Third Party Choice: Practicality eclipses ideology here, since I don’t think you’re allowed to be a mid-90s West Coast rap fan without supporting the Raiders.
Die Hard vs. Die Hard: With a Vengeance
Stack Up: Arguably the two most emminently re-watchable action movies of the last 20 years–I must’ve seen the two a combined 25 times over the course of my life–and easily the two twin pillars of the Die Hard franchise (and consequently, Bruce Willis’s career).
Ready to Die Fan: Probably prefers the original. It’s got bigger individual moments, spawned more catchphrases, and generally has a bigger place in the pop culture lexicon. Plus, McClane’s relationship with Holly in the original has that sort of love/hate dynamic that Biggie and Faith seemed to share at the time of Ready to Die, and thinking of it in Die Hard terms, the line “I swear to God I hope we fuckin’ die together” takes on new relevance.

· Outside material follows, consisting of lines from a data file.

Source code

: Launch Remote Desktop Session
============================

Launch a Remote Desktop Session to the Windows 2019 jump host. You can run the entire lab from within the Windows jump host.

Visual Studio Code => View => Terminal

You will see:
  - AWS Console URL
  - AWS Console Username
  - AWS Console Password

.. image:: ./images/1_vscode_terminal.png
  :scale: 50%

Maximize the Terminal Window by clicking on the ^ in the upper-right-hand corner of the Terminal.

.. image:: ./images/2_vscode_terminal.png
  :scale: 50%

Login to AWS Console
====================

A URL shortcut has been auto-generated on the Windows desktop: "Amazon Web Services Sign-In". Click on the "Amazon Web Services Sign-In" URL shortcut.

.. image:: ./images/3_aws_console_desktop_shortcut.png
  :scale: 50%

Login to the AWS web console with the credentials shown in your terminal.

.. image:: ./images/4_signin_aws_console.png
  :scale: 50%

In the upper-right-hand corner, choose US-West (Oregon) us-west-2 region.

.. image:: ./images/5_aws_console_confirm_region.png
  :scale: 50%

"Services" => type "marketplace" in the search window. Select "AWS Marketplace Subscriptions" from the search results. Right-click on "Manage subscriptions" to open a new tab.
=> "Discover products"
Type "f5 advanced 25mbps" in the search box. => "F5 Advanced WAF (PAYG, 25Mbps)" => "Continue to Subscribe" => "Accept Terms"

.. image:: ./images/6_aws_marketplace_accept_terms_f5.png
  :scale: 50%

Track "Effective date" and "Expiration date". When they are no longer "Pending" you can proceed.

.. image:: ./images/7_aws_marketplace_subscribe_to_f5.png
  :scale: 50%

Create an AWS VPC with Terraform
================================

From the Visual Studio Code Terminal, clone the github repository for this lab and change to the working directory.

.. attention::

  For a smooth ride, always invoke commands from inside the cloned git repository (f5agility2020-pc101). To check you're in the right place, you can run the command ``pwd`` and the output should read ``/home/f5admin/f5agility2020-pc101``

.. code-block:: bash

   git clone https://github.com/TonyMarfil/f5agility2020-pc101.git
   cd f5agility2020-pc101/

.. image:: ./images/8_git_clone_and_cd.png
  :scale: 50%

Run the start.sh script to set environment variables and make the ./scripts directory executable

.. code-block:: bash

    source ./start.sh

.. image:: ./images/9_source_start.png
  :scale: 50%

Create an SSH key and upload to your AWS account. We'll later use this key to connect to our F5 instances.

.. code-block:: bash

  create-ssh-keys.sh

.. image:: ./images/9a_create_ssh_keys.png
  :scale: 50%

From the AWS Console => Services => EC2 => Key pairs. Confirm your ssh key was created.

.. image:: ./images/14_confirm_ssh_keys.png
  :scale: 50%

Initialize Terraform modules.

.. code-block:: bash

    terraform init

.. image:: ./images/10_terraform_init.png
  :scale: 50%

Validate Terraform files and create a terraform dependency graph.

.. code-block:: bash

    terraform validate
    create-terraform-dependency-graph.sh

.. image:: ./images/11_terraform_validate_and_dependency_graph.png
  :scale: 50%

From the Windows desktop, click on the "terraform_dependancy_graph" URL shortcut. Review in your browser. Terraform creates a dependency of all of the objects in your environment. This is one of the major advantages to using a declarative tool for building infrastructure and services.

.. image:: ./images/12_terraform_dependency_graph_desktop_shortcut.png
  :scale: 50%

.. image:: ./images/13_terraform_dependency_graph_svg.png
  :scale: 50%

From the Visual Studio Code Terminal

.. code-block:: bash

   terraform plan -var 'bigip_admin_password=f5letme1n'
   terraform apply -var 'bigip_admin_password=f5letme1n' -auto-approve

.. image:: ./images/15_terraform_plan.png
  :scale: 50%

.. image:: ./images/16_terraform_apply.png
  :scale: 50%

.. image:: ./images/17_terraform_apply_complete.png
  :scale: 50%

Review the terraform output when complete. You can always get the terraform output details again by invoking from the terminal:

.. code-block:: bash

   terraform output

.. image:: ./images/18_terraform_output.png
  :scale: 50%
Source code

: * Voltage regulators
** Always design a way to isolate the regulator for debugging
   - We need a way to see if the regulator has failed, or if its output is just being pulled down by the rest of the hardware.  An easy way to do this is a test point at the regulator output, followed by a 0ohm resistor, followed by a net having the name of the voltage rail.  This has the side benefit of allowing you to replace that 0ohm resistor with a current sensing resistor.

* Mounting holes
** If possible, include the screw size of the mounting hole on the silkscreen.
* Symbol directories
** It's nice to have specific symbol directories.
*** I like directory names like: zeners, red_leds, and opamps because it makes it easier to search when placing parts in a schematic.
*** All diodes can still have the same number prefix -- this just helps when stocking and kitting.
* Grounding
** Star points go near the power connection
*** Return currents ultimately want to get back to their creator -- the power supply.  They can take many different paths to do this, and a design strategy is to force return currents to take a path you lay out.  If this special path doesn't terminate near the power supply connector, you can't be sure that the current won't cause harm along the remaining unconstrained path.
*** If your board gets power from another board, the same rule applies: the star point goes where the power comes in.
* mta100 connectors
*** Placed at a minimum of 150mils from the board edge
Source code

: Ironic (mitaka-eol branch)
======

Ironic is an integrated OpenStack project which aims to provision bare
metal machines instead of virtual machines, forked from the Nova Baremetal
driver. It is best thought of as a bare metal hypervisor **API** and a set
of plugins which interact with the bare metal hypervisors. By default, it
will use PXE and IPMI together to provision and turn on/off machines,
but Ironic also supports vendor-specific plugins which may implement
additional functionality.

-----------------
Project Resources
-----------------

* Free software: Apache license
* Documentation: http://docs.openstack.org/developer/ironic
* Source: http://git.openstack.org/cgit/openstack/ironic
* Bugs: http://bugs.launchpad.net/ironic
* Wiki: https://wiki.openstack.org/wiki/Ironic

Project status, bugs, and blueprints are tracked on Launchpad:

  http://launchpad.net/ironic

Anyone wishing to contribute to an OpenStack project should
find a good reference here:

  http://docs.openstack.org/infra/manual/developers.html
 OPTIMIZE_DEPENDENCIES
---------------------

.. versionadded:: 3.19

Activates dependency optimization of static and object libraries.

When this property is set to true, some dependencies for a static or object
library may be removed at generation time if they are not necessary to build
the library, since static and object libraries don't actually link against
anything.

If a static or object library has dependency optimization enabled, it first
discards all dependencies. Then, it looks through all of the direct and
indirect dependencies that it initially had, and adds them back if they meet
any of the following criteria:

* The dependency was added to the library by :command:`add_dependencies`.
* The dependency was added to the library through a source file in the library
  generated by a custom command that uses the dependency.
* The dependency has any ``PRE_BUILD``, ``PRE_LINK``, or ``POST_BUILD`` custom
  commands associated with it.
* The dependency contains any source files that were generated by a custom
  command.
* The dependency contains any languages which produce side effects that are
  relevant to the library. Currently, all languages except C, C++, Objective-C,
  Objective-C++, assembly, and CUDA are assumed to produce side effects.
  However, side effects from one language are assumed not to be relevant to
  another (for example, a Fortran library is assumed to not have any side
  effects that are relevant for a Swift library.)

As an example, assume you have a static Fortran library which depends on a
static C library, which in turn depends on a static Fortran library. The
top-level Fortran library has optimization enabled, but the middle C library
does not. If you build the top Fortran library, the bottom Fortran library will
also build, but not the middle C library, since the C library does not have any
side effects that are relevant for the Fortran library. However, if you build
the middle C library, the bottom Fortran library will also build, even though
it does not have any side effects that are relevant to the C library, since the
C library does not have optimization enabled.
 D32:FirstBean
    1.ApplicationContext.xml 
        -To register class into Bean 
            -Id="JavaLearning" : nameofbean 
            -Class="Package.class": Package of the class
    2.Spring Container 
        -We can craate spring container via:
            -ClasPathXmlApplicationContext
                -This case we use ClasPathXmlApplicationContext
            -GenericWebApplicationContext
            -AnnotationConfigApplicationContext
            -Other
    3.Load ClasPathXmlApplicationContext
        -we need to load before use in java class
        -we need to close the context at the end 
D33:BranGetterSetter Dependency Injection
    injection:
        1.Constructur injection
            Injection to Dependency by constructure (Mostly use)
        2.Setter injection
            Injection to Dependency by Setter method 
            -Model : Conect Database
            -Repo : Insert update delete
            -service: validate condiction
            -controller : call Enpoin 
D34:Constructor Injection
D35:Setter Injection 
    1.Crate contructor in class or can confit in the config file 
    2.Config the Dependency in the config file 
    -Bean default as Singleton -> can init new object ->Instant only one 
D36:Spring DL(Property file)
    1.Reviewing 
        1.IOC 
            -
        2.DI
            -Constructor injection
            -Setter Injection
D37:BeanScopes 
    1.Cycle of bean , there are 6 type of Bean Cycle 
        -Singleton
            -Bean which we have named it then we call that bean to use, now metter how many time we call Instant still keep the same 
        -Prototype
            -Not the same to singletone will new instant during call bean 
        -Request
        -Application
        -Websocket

Illmatic Fan: Prefers Vengeance. Like on Illmatic, Simon Gruber takes it to the streets, and you get about as much a visual tour of New York in Vengeance as you get an aural one in Illmatic. Less into the big moments, Vengeance is also more consistently pulse-racing, and as with Illmatic is more for the thinking man (c’mon, like you haven’t tried to re-create that Gallon Jug puzzler in your head a million times?) than its counterpart. And appropriately, Holly is completely marginalized for Vengeance, a perfect analogue for an album with no love interest whatsoever.
Third Party Choice?: I don’t think there was anyone garish, boring and horrific enough in mid-90s rap for their fans to be into Die Hard 2. I think you have to wait until Master P and No Limit’s rise to power later in the decade for that.
*This is the third essay from Sex, Drugs & Cocoa Puffs that I’ve based an article around. At this rate, I should get through the entire book by sometime in July 2011.